What is required
Give the lines again exactly as they appear below, from the line with "Verkehr & Infrastruktur" to the line with "دیدن محصولات مرتبط", both included, and only those lines. Leave every picture out.

(Collected data)

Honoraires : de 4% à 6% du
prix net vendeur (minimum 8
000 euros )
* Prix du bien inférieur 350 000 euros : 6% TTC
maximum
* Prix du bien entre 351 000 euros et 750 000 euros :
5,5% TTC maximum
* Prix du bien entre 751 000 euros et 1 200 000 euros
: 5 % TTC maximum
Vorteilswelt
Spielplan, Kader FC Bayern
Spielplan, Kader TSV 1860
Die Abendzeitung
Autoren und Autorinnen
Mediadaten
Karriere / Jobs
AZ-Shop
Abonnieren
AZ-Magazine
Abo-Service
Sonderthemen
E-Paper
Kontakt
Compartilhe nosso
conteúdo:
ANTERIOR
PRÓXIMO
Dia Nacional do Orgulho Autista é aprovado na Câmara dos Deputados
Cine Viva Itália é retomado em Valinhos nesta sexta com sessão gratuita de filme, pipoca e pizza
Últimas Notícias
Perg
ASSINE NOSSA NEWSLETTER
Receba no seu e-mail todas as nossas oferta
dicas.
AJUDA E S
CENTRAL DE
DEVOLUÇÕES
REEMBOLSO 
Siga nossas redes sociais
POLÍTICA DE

--

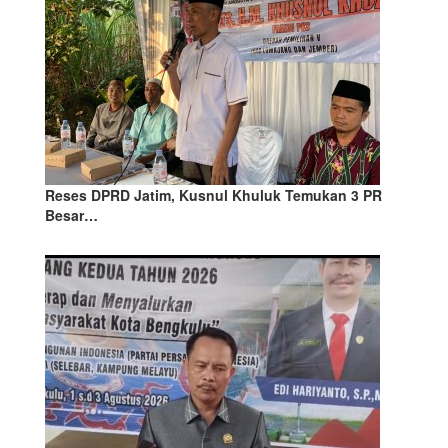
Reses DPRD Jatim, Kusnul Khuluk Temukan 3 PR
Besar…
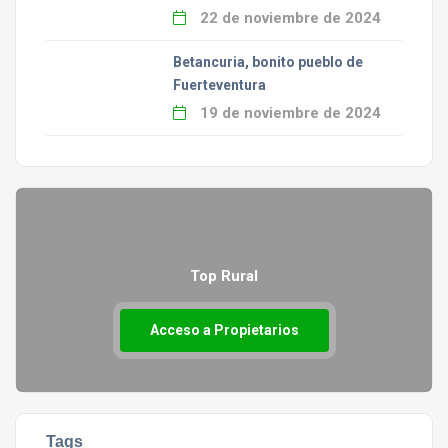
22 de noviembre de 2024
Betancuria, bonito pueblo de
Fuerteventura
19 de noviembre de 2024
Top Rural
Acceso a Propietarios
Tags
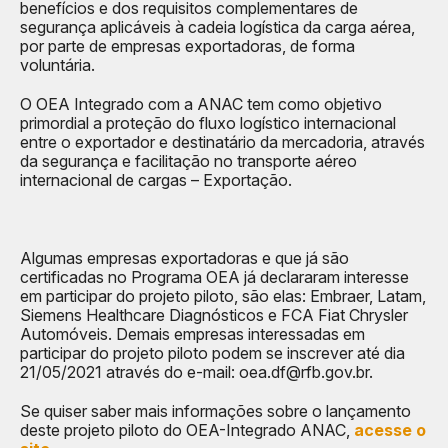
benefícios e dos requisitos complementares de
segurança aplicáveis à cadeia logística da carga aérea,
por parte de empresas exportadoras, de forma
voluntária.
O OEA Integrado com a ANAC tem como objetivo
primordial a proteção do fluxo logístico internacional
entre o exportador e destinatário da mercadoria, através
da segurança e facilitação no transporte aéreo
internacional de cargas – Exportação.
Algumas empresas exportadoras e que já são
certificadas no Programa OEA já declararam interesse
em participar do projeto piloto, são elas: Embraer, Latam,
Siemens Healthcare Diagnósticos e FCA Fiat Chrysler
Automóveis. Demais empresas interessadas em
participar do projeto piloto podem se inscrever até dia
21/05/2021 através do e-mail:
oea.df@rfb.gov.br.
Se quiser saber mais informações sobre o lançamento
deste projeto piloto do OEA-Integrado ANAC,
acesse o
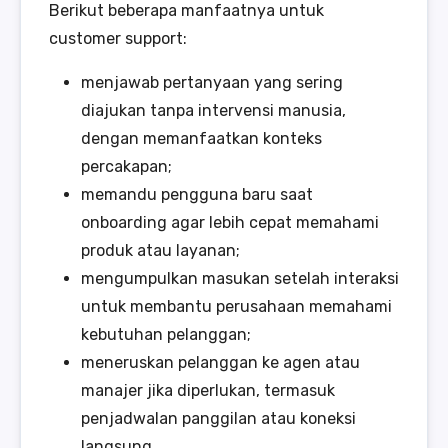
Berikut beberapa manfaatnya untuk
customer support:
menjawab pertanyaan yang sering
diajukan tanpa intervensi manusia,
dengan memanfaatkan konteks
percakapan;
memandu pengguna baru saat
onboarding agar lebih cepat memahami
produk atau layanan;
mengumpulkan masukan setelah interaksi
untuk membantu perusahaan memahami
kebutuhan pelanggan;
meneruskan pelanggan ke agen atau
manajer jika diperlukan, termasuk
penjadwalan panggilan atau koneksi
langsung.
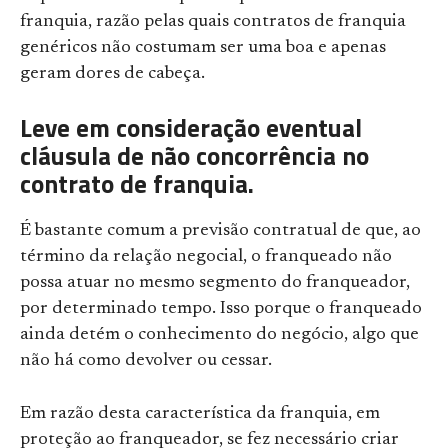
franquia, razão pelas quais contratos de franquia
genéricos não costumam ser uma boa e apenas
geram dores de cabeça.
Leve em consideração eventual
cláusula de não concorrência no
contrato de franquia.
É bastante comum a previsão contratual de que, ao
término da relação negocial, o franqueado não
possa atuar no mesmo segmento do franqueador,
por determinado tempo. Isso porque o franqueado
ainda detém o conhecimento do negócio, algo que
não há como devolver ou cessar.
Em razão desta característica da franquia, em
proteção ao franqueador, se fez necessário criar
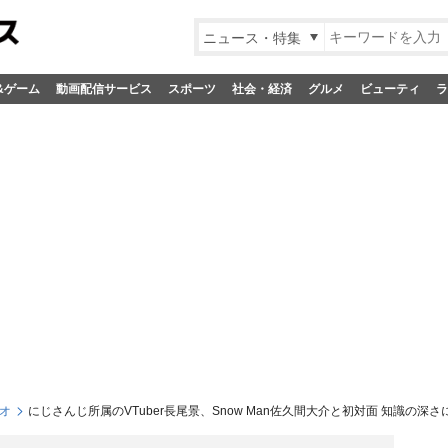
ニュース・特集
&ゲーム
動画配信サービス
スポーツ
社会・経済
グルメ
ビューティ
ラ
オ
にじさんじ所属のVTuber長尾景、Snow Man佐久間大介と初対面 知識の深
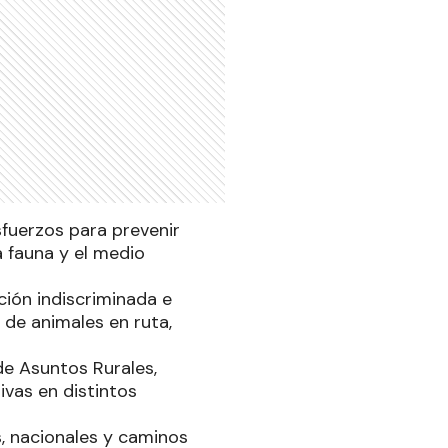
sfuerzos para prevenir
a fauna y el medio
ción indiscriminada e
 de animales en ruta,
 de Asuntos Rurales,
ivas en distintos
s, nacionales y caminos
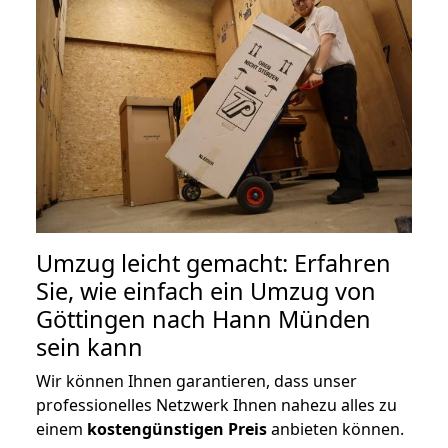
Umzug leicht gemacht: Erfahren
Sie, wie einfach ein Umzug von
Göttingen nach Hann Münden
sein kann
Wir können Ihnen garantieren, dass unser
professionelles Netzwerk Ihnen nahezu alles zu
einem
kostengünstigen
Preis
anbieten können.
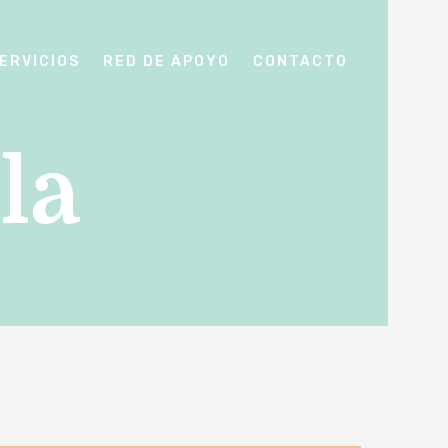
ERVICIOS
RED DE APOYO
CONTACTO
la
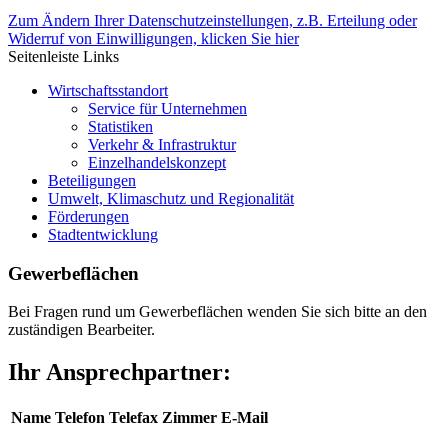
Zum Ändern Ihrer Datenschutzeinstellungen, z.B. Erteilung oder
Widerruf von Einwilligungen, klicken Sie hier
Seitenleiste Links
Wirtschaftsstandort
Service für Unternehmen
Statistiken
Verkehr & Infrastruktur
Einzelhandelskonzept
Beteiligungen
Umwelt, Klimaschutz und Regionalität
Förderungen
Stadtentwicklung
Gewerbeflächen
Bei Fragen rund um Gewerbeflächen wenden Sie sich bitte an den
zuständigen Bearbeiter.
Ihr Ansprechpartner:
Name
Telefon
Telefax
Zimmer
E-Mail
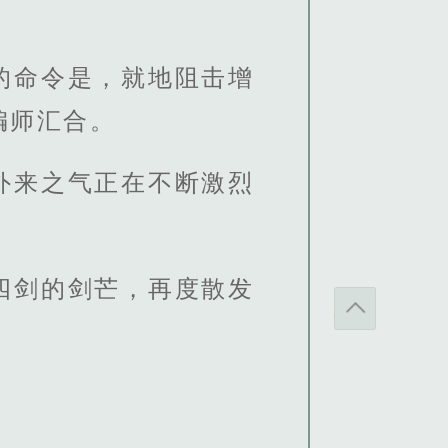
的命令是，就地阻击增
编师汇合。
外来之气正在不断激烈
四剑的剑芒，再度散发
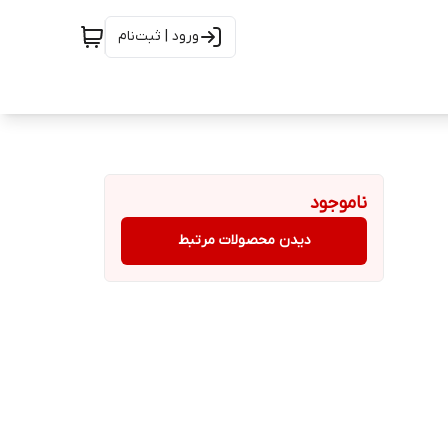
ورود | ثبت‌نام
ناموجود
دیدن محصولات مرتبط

Solved problem
Verkehr & Infrastruktur
Einzelhandelskonzept
Beteiligungen
Umwelt, Klimaschutz und Regionalität
Förderungen
Stadtentwicklung
Gewerbeflächen
Bei Fragen rund um Gewerbeflächen wenden Sie sich bitte an den
zuständigen Bearbeiter.
Ihr Ansprechpartner:
Name
Telefon
Telefax
Zimmer
E-Mail
的命令是，就地阻击增
编师汇合。
外来之气正在不断激烈
四剑的剑芒，再度散发
ورود | ثبت‌نام
ناموجود
دیدن محصولات مرتبط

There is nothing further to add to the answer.